Students like Benbow are exactly the reason states should be filling the enforcement void left by what he said is an ineffective Congress and gridlocked Department of Education, said David Halperin, a Washington, D.C., lawyer who has urged state and federal policymakers to take stronger action against the industry.
“This is not like selling pomegranate shampoo based on false claims,” he said. “For-profit colleges are a big drag on the economy. The debt is preventing people from spending money.”
A handful of recent actions suggest that some other federal agencies may join the CFPB in scrutinizing for-profit colleges. The Justice Department, Securities and Exchange Commission and Defense Department all have taken various actions against the industry in recent months.

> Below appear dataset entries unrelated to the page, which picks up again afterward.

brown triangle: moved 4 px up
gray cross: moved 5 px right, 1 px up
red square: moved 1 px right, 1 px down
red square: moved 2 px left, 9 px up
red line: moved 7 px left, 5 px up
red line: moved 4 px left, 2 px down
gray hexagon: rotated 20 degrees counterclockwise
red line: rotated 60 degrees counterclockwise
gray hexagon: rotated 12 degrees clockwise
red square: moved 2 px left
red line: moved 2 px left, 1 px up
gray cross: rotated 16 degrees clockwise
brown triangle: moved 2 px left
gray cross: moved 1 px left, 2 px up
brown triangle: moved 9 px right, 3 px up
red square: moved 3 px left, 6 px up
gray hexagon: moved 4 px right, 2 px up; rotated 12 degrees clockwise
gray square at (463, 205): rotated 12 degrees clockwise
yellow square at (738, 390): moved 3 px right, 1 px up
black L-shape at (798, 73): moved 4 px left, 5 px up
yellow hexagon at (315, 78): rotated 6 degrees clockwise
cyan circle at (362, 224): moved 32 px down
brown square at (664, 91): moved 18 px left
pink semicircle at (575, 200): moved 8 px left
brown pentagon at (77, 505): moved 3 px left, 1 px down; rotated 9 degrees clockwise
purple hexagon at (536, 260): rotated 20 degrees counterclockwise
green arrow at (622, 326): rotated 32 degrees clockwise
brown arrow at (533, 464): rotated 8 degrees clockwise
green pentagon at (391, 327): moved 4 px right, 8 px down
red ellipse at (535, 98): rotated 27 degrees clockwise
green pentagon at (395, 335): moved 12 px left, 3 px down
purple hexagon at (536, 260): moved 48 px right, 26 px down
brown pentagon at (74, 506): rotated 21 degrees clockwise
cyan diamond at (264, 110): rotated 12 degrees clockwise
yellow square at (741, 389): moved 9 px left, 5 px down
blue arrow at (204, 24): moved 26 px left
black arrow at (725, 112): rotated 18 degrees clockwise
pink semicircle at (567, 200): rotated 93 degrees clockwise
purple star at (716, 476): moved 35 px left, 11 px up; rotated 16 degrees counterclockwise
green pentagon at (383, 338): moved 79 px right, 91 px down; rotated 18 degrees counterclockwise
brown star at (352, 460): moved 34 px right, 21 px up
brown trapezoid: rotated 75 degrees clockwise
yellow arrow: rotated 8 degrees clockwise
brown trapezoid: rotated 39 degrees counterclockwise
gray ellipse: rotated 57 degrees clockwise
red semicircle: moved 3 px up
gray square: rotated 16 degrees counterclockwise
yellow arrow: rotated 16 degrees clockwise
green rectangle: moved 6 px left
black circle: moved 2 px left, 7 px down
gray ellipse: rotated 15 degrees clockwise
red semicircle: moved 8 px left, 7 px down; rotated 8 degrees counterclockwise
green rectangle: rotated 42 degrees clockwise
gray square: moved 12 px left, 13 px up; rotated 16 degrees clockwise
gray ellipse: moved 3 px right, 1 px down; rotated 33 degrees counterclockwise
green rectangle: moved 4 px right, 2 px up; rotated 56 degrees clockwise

Not all for-profit schools oppose tighter state and federal regulation.
Monroe College, with campuses in the Bronx and Westchester County, N.Y., welcomes the scrutiny, said President Marc Jerome, whose family has run the school for 80 years. Other colleges should accept the regulatory complications that come with their business models, he said.
“Higher education is a highly regulated area and it’s hard enough to operate in one state, much less several,” said Jerome, who has been working with federal regulators to help craft new rules for colleges. “Schools that have chosen that approach need to deal with it.”
Alumni who say they were burned by for-profit colleges want federal and state regulators alike to do a better job monitoring the schools.
As a computer-animation student at for-profit Gibbs College in Boston, Mike DiGiacomo was told he would have an internship at a television studio. Instead, he ended up carrying laundry and other belongings for a wedding photographer.
“I was looking to pursue animation and my mom had seen a commercial,” said DiGiacomo, 33. “I wish I had done more research. I learned the hard way.”